_THE PROBLEM_
In your copy of the entries below, keep every word exactly and leave out all images.

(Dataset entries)
────────────────────────────────────────

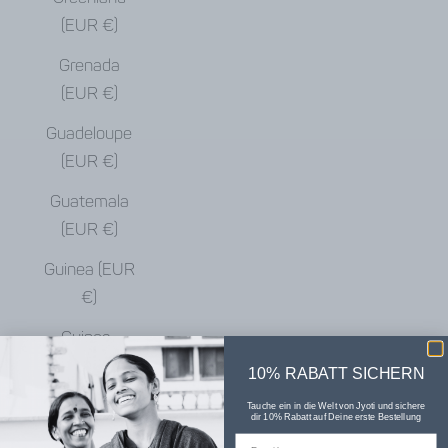
(EUR €)
Grenada
(EUR €)
Guadeloupe
(EUR €)
Guatemala
(EUR €)
Guinea (EUR
€)
Guinea-
Bissau (EUR
10% RABATT SICHERN
€)
Tauche ein in die Welt von Jyoti und sichere
dir 10% Rabatt auf Deine erste Bestellung
Guyana (EUR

────────────────────────────────────────

_WRITTEN ANSWER_
(EUR €)
Grenada
(EUR €)
Guadeloupe
(EUR €)
Guatemala
(EUR €)
Guinea (EUR
€)
Guinea-
Bissau (EUR
10% RABATT SICHERN
€)
Tauche ein in die Welt von Jyoti und sichere
dir 10% Rabatt auf Deine erste Bestellung
Guyana (EUR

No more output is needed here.